Home Hiburan Sudut Pandang dan Kisah Eks Tapol Perempuan 1965 di Buku Amurwani Dwi

Sudut Pandang dan Kisah Eks Tapol Perempuan 1965 di Buku Amurwani Dwi

Jakarta, Gatra.Com – Berbicara mengenai peristiwa G30S tahun 1965 silam, ada banyak kisah kelam yang dialami masyarakat masa itu, salah satunya dari kalangan perempuan. Tahanan politik atau tapol perempuan dianggap terlibat secara langsung maupun tidak langsung dalam peristiwa G30S.

Tidak sedikit dari mereka harus mendapat sanksi sosial dari lingkungan sekitar hingga ditahan dalam kamp konsetrasi khusus. Meski telah bebas, tetapi trauma mental dan stigma sosial masih tersisa hingga saat ini, di usia senja mereka.

Melalui disertasi yang digubah menjadi sebuah buku ini, Amurwani Dwi Lestariningsih dari Fakultas Ilmu Pengetahuan Budaya Universitas Indonesia (FIB UI), mencoba untuk menggali saksi sejarah dari mantan tapol perempuan saat peristiwa 1965 itu terjadi.
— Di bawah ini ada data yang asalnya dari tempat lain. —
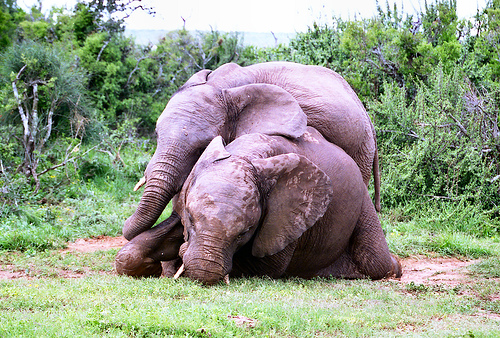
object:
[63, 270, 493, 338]
grass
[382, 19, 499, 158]
trees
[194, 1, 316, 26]
sky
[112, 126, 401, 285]
elephant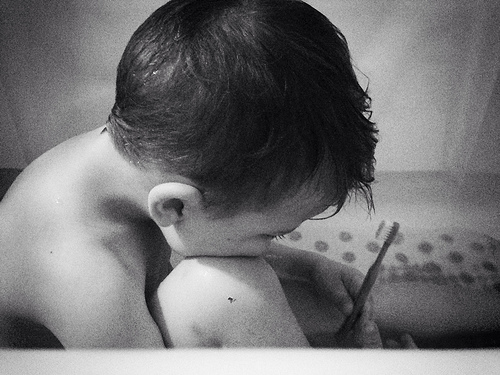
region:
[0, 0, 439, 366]
Child resting his head on his knee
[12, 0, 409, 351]
Child holding a toothbrush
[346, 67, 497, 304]
Shower curtain with polka dots at the bottom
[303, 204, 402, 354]
Small hand holding a toothbrush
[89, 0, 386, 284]
Boy with brown hair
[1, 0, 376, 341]
Naked boy in a bathroom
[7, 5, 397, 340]
Boy with wet hair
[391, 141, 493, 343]
Bath tub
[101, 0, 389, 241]
Short brown hair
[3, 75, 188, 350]
The back of a child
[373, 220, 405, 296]
Toothbrush in child's hand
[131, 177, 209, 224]
Ear on the side of a boy's head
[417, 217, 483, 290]
dots in the tub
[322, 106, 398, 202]
combed wet hair on boy's head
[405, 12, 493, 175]
Clear shower curtain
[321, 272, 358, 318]
thumb on left hand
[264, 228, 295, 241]
Eyelashes of little boy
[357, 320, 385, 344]
thumb of right hand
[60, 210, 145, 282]
Bony shoulder of little boy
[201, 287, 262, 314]
Black spot on knee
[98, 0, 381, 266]
the head of a person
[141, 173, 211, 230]
the ear of a person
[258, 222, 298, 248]
the eye of a person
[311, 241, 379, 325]
the hand of a person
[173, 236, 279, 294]
the knee of a person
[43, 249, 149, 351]
the shoulder of a person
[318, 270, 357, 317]
the thumb of a person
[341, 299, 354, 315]
the thumb nail of a person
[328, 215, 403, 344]
a toothbrush in the child's hands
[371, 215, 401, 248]
the bristles of a toothbrush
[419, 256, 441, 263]
THE HOLE IS BLACK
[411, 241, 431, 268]
THE HOLE IS BLACK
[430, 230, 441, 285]
THE HOLE IS BLACK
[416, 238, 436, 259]
THE HOLE IS BLACK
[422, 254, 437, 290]
THE HOLE IS BLACK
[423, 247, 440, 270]
THE HOLE IS BLACK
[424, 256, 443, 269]
THE HOLE IS BLACK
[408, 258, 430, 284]
THE HOLE IS BLACK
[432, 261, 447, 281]
THE HOLE IS BLACK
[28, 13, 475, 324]
the photo is black and white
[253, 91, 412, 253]
the hair is wet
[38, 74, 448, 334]
the boy is young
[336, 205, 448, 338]
he holds a toothbrush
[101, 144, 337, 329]
the boy rests his head on his knee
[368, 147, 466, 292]
the bathtub has slipping dots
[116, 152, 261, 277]
this is a human ear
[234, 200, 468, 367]
the boy looks at his toothbrush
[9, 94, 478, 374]
the boy is in a bathtub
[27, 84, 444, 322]
the toothbrush is in his hands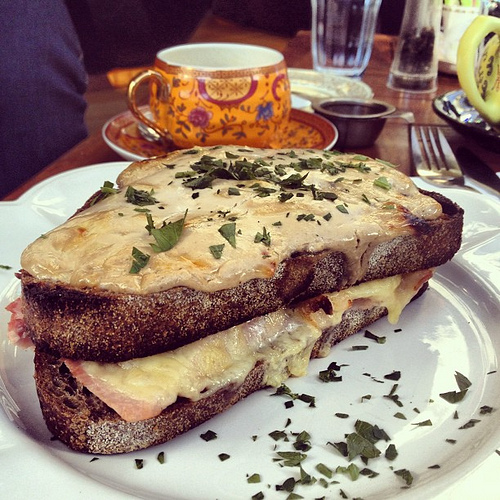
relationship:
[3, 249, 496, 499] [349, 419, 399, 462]
plate has a garnish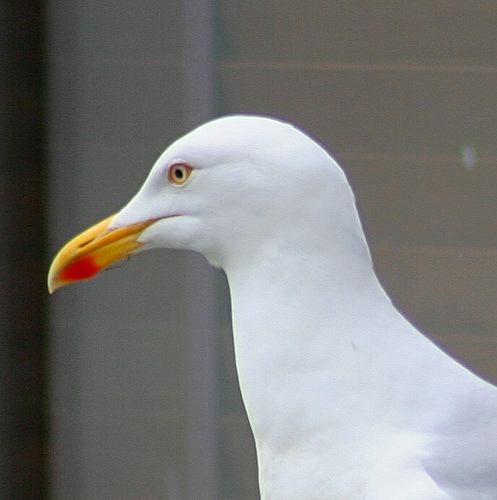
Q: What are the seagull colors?
A: The seagull is white, and orange.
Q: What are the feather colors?
A: The feathers are white.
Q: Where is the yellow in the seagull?
A: The eye on the seagull is yellow.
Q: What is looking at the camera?
A: The seagull is looking at the camera.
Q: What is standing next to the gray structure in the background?
A: The white seagull.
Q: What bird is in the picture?
A: A seagull.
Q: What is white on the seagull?
A: Feathers.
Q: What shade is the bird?
A: White.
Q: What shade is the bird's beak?
A: Yellow.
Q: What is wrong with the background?
A: Very blurry.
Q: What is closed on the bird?
A: Beak.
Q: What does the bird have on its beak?
A: Red spot.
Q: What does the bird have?
A: A long neck.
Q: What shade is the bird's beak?
A: Mostly orange.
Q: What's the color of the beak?
A: Yellow.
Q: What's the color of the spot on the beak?
A: Red.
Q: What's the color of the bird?
A: White.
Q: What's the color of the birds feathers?
A: White.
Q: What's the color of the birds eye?
A: Yellow.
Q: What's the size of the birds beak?
A: Large.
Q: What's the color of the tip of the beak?
A: Light yellow.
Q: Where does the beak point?
A: Down.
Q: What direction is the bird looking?
A: Left.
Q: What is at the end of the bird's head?
A: A yellow beak.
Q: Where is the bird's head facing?
A: To the left.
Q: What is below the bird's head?
A: A white neck.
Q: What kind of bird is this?
A: A seagull.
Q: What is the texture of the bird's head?
A: Smooth.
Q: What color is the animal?
A: White.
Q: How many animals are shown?
A: One.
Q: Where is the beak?
A: On bird.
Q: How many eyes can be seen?
A: One.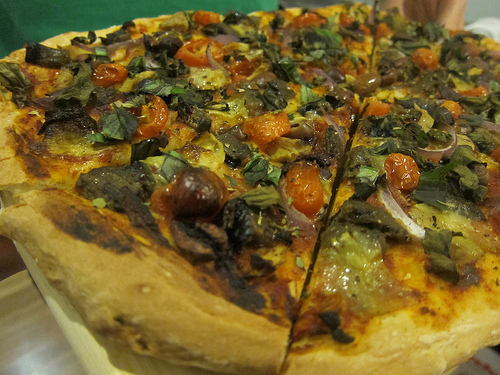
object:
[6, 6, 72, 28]
cross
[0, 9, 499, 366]
pizza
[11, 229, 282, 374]
tray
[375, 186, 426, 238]
onions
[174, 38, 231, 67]
tomatoes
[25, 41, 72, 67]
meat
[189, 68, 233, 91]
sauce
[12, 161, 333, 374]
crust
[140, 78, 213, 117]
kale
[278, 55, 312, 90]
peppers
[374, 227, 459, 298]
cheese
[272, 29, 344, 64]
toppings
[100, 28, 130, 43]
mushroom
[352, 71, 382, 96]
olive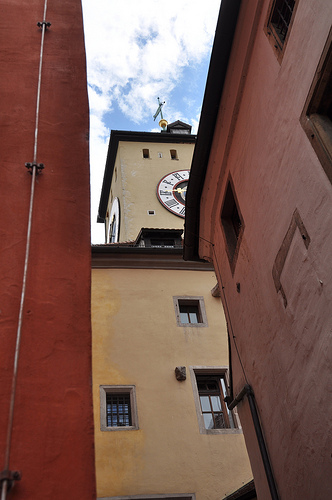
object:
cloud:
[82, 1, 233, 248]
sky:
[83, 1, 219, 248]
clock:
[154, 166, 193, 218]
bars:
[107, 394, 131, 425]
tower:
[96, 130, 197, 247]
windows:
[104, 387, 133, 429]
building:
[91, 263, 257, 500]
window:
[271, 207, 311, 308]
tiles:
[92, 241, 184, 249]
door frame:
[298, 25, 332, 188]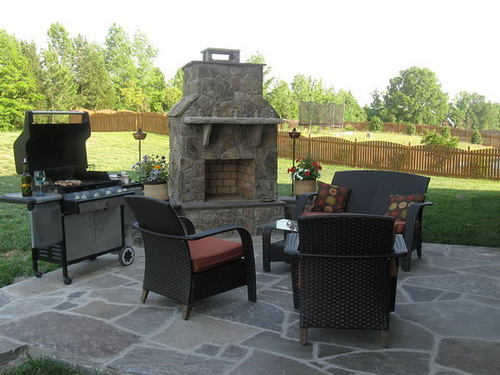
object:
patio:
[0, 0, 499, 374]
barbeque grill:
[0, 110, 146, 284]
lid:
[12, 110, 90, 174]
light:
[287, 126, 301, 139]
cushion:
[187, 235, 242, 271]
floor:
[0, 233, 499, 374]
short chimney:
[167, 47, 287, 120]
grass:
[0, 130, 499, 286]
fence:
[69, 107, 500, 180]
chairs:
[121, 193, 258, 319]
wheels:
[117, 244, 135, 266]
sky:
[0, 0, 499, 108]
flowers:
[301, 170, 309, 176]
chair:
[283, 212, 406, 348]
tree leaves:
[416, 90, 420, 94]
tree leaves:
[16, 69, 18, 72]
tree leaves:
[431, 138, 438, 141]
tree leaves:
[155, 77, 160, 78]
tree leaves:
[274, 88, 281, 92]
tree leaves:
[150, 70, 156, 75]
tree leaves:
[2, 91, 7, 100]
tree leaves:
[84, 71, 87, 73]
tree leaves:
[456, 97, 461, 101]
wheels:
[62, 275, 73, 284]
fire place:
[168, 47, 283, 239]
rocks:
[199, 77, 219, 100]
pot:
[293, 178, 318, 195]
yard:
[0, 130, 497, 373]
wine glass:
[33, 169, 45, 197]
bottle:
[20, 158, 32, 198]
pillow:
[310, 180, 352, 212]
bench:
[293, 169, 435, 271]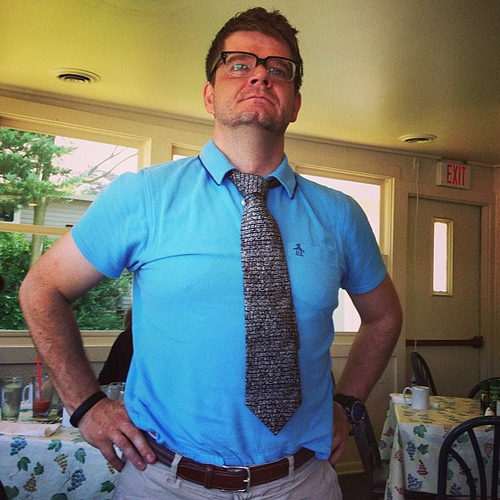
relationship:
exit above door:
[435, 158, 477, 193] [396, 186, 498, 418]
Kisah perjuangan mereka direkonstruksi dan diartikulasikan dalam buku "Suara Mereka yang Kembali dan Dikembalikan: Kisah Eks Tapol Perempuan 1965". Berbagai cara telah ditempuh untuk membersihkan nama mereka, mulai dari pengajuan class action hingga pendidikan organisasi kebudayaan.

Dekan FIB UI, Bondan Kanumoyoso, menyebut bahwa buku ini penting karena sejarah di dalamnya dapat disebarluaskan kebenarannya sebelum dilupakan.

"Apa yang membuat ini [diskusi dan peluncuran buku] menarik perhatian? Peristiwa ini menimbulkan banyak penafsiran kontroversi dalam masyarakat Indonesia. Ada pro-kontra tahun 1965, [tetapi] yang menarik adalah pendekatan penulis buku ini. Dia tidak mendekatinya dari aspek siapa pelaku, siapa yang bersalah," ujarnya.

Penulis buku ini, Amurwani Dwi Lestariningsih, mengungkapkan bahwa proses pembuatan disertasinya sebagai bahan buku ini cukup berat. Untuk mendapatkan informasi dari saksi hidup tapol perempuan 1965, beberapa hal harus ia tempuh agar bisa bertemu dengan mereka. Mulai dari menyusuri pasar hingga berkeliling kota telah ia lakukan untuk penelitiannya tersebut.

"Buku ini kenapa diberi judul Suara Mereka yang Kembali dan Dikembalikan, ini suatu hal yang menarik. Oleh karena itu, saya melihat bagaimana kondisi mereka pada saat itu. Ini adalah bagian dari eks tapol yang [telah] dikembalikan ke masyarakat dan tidak bisa diterima oleh masyarakat," kata Amurwani.

Lebih lanjut, Amurwani menyebutkan, agar bisa diterima oleh masyarakat, para eks tapol perempuan terpaksa harus menarik diri dari msyarakat atau membuang identitas masa lalunya. Mereka harus melakukan upaya pendekatan kepada masyarakat untuk diterima secara sosial.

"Mereka yang merasa dikembalikan karena harapan dari hidup di luar penjara itu adalah kemerdekaan yang sesungguhnya tidak mereka capai. Mereka inilah yang kemudian membentuk sebuah wadah-wadah seni budaya," katanya.